I remember in my pre-child state (oh so long ago :)) that I had a co-worker with whom I didn’t see eye-to-eye on political issues. She was rabid in her viewpoints and quite disparaging of alternative perspectives. It never affected our working relationship–she was a great therapist–and she never knew how I felt on said issues. But I remember feeling a bit of antipathy toward her for a while. Then in our bible study we were talking about reframing things. In this context it meant choosing to look at a situation or a person from a different perspective. So instead of seeing my co-worker as closed-minded and frustrating I could see her as passionate and longing to live out her beliefs. And then I saw that her passion was a God-given one. It didn’t change what I believed, but it did dramatically change how I viewed her. I could thank God for her passion and pray that it would be used for His glory.

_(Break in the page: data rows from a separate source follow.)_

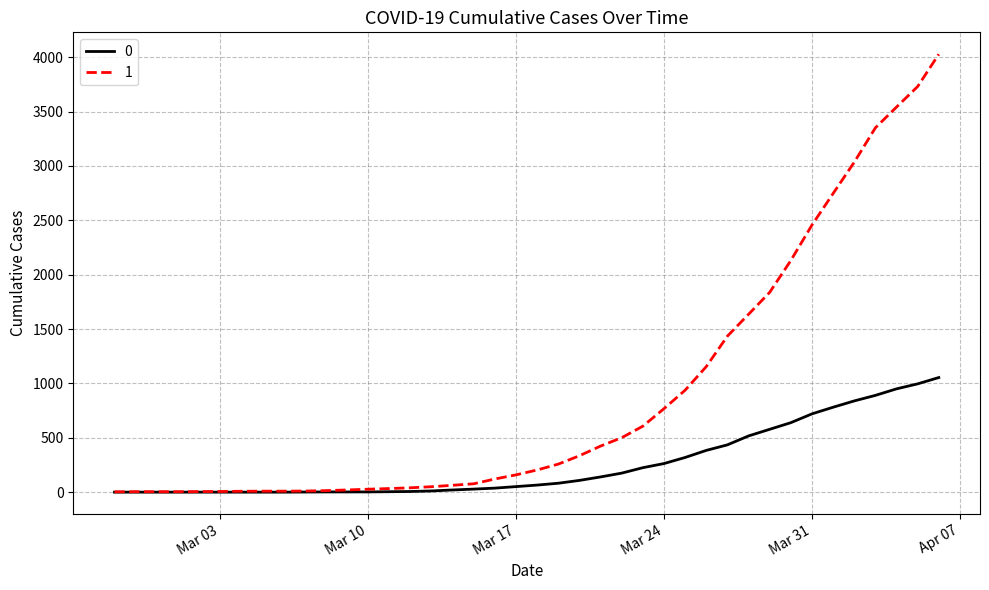

What is the maximum value shown in the chart?

4028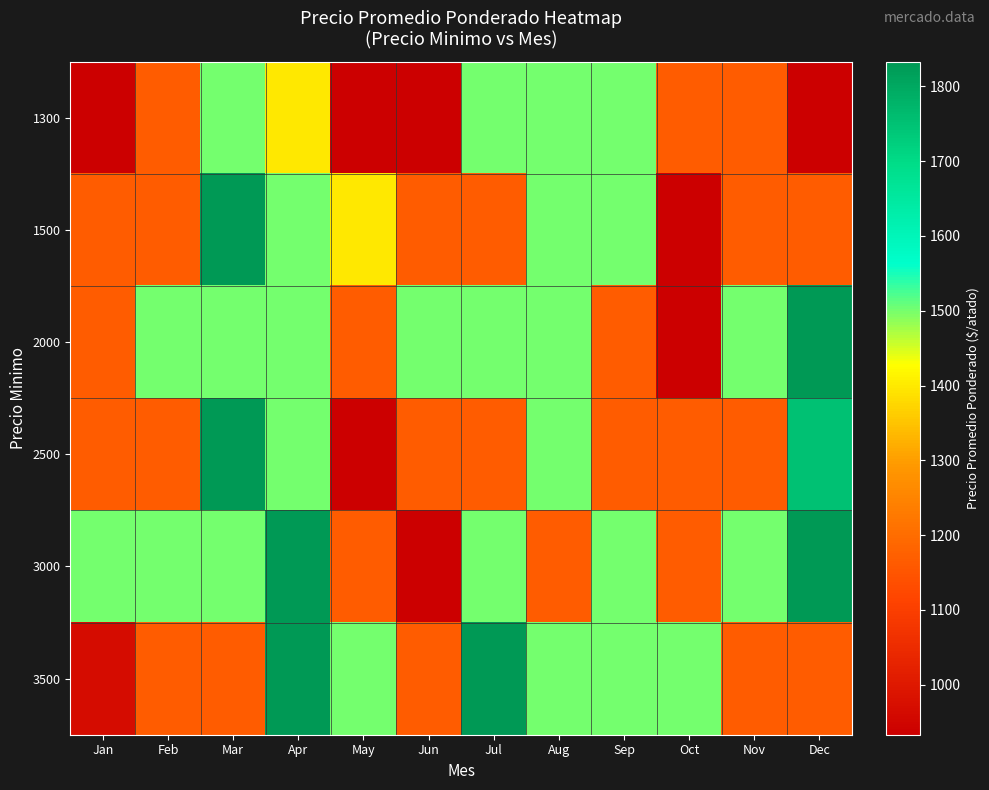

What is the difference between the highest and lowest values at Mar?

666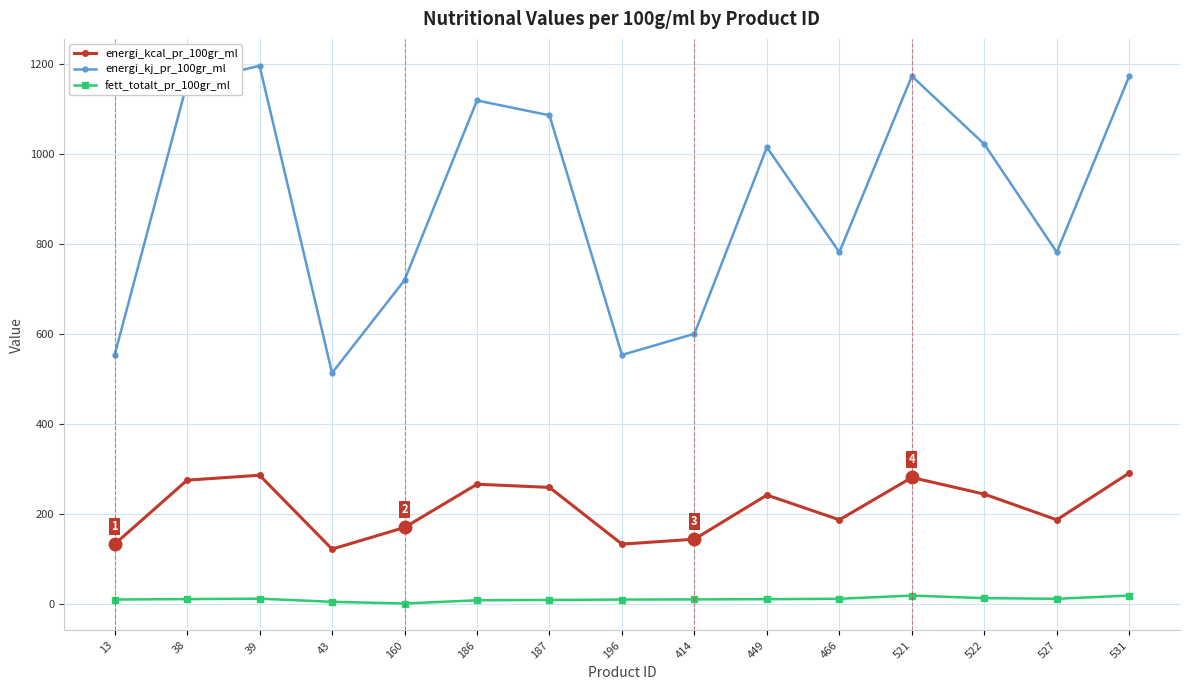

What is the average value of the energi_kj_pr_100gr_ml series?

895.6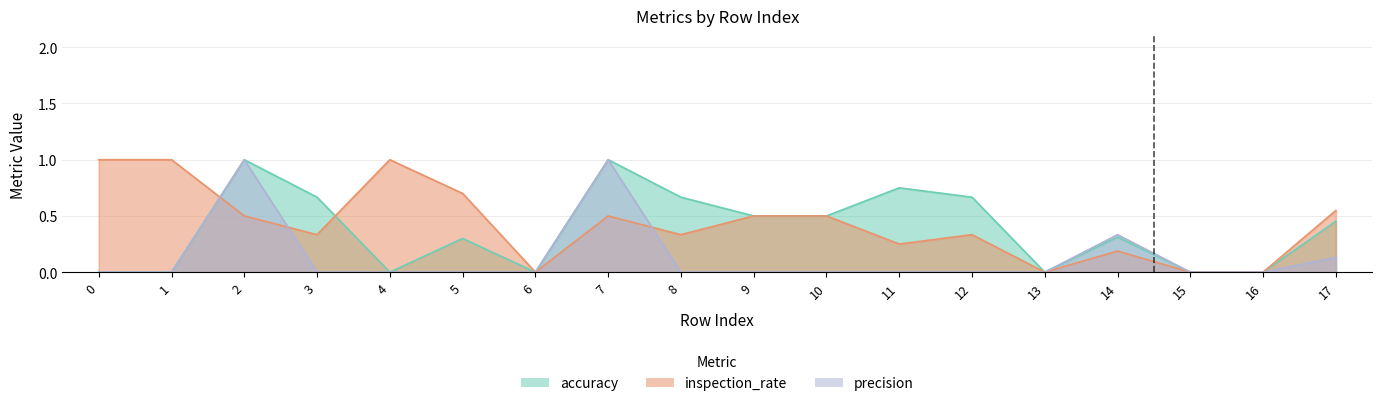

True or false: accuracy and precision intersect in this chart.

False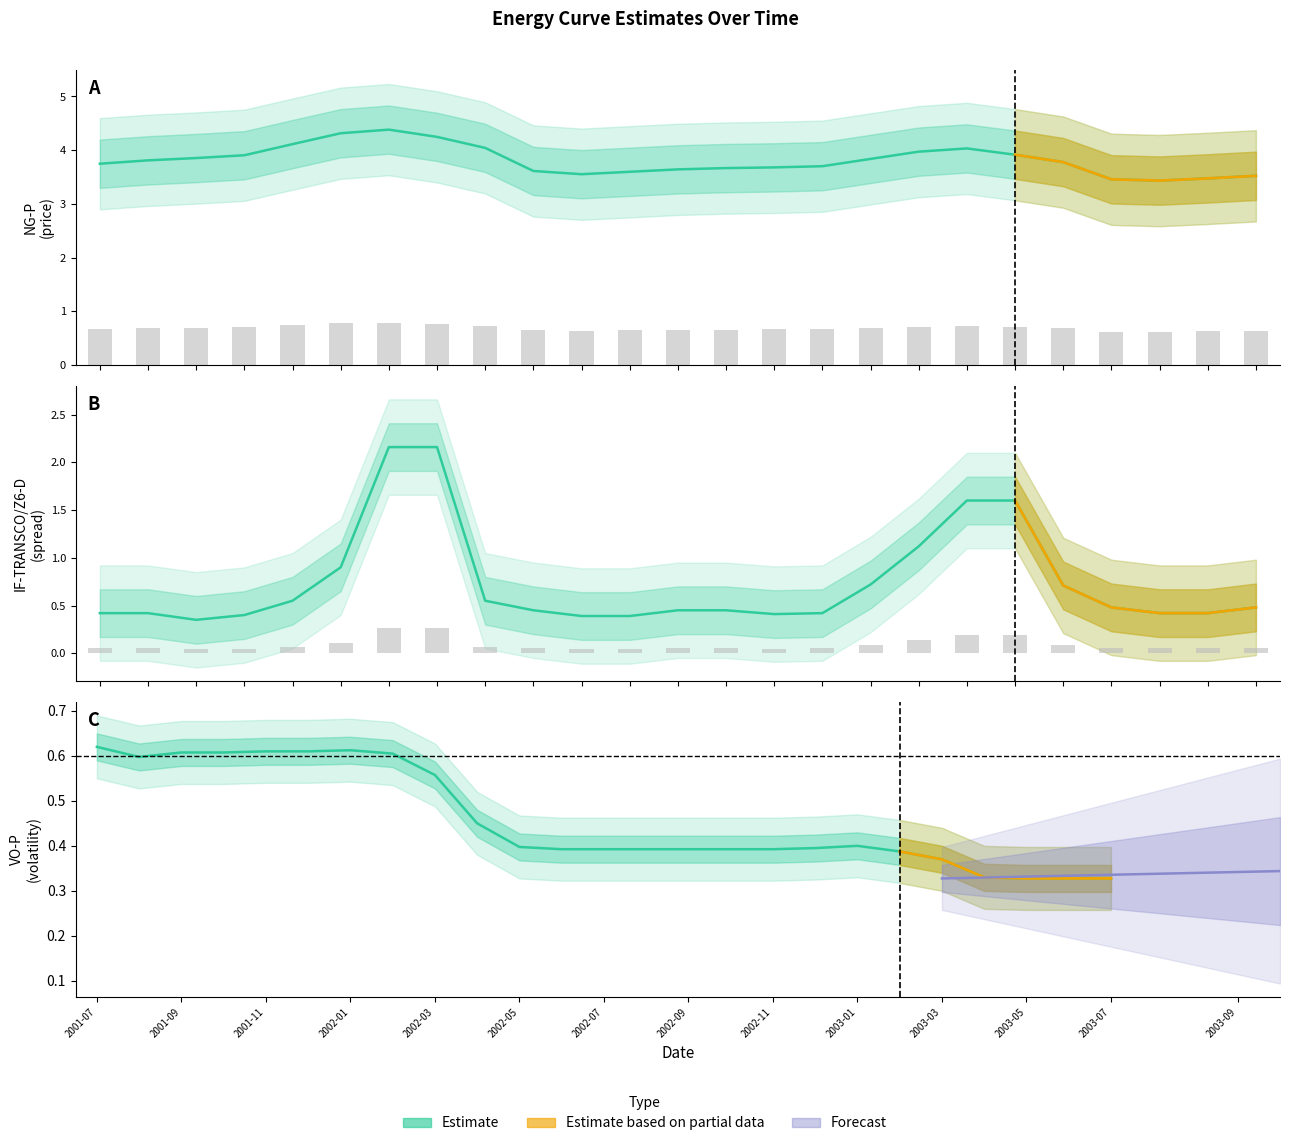

Does the chart contain any negative values?

No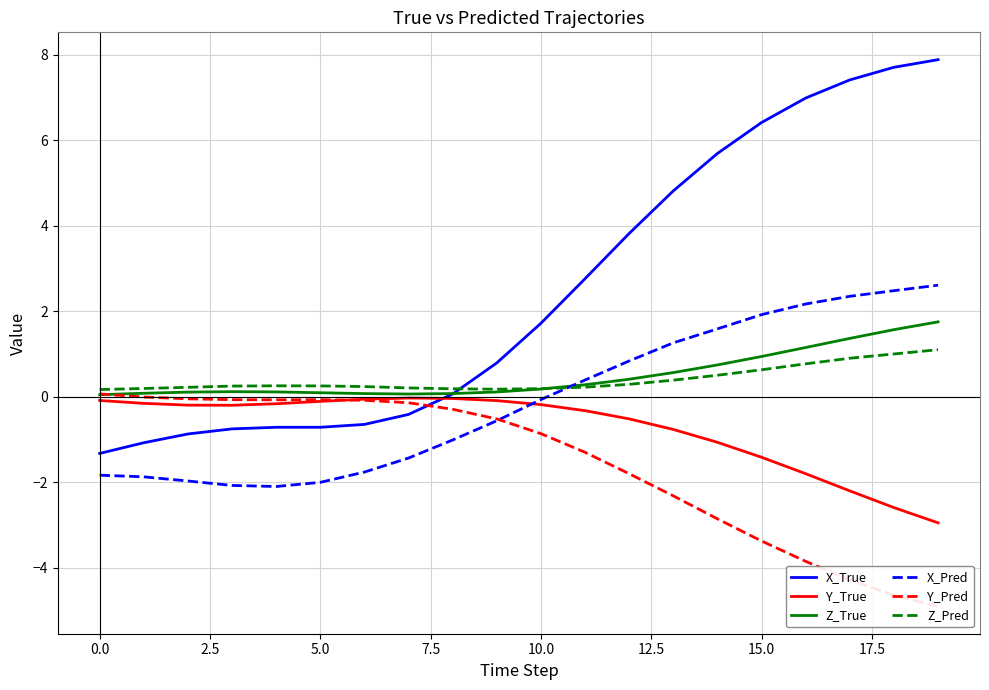

True or false: X_Pred and X_True intersect in this chart.

False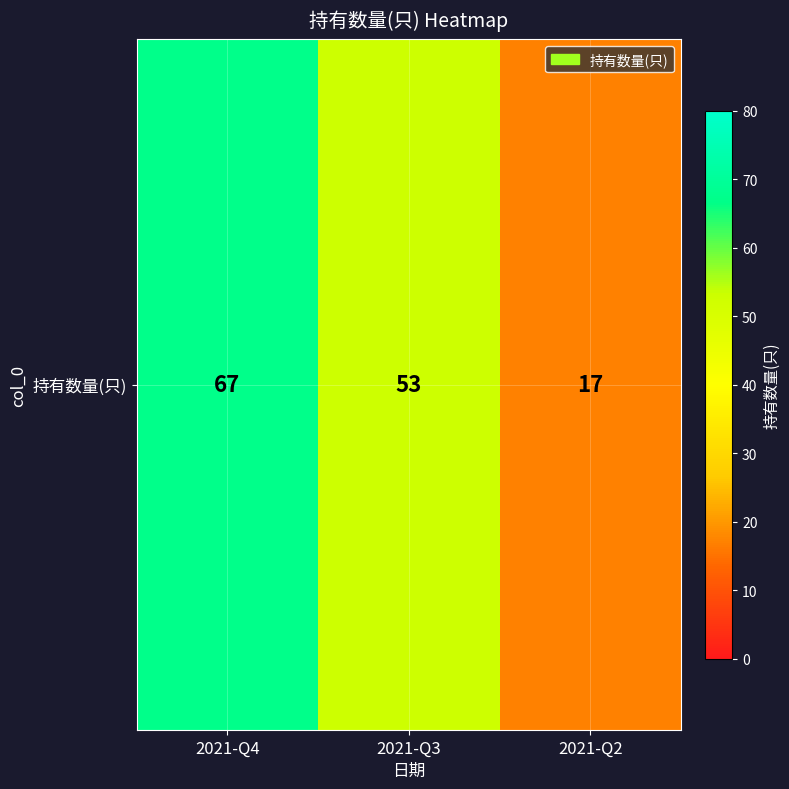

At which label is the value closest to 42?

2021-Q3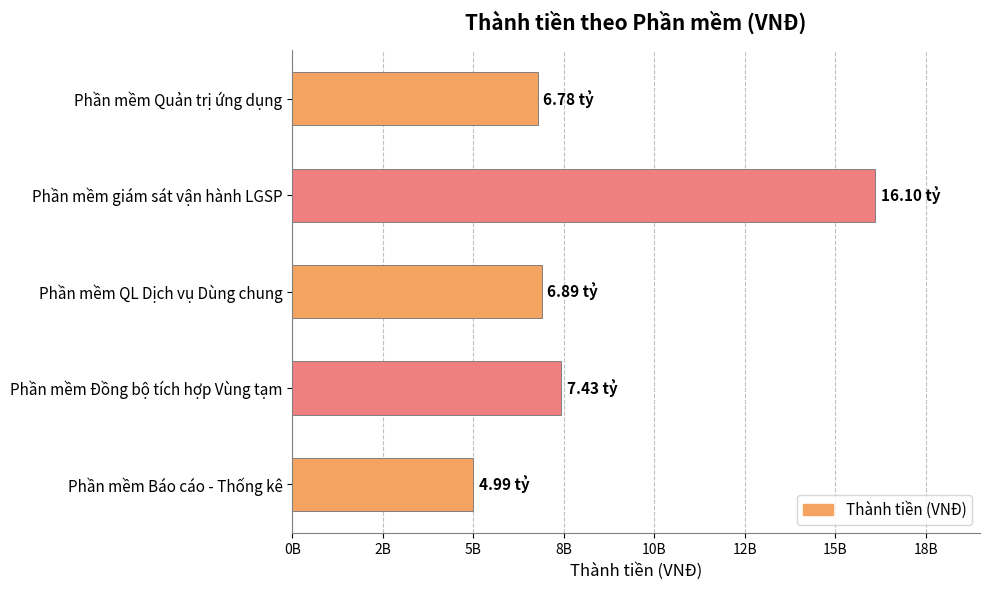

Are the bars horizontal?

Yes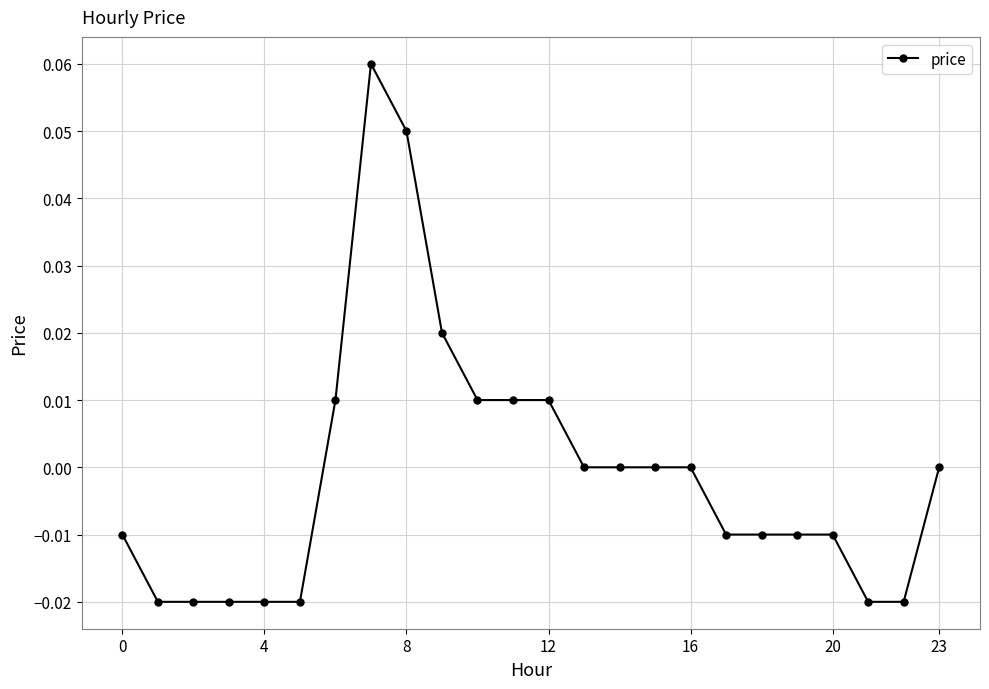

What is the maximum value shown in the chart?

0.1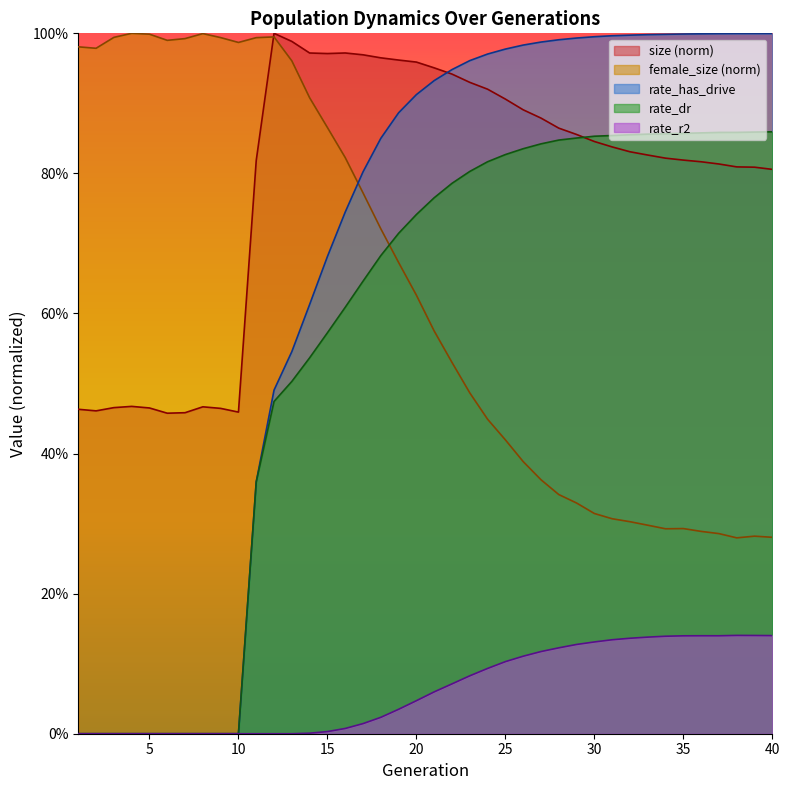

Where is the first local maximum for size?

4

These days reframing looks a little different. My child refuses to get out of the car to change his wet clothes so he can put on new clothes and go to preschool. I could just get angry that we’re going to be late and stomp off. (I do this sometimes.) Or I could recognize that this little one wants to have some control over his life and ask God what He wants me to do now. I could see that I want him to be passionate and to not give in just because someone else says something else. (Yes, I do want him to obey, so we’re working on that, too.) I can recognize that being late for preschool is not the end of the world. If I give him the ten minutes it takes for him to get out and pull his clothes off, he feels power and he practices dressing himself. He’s proud of himself that he did it all. It never would happen if I rush him along. But more than that, I can choose to see that I get a chance to practice patience and extend grace to someone. Lo and behold, my frustration dissipates in the process. The situation hasn’t changed. But I am, and I’ll take my baby steps.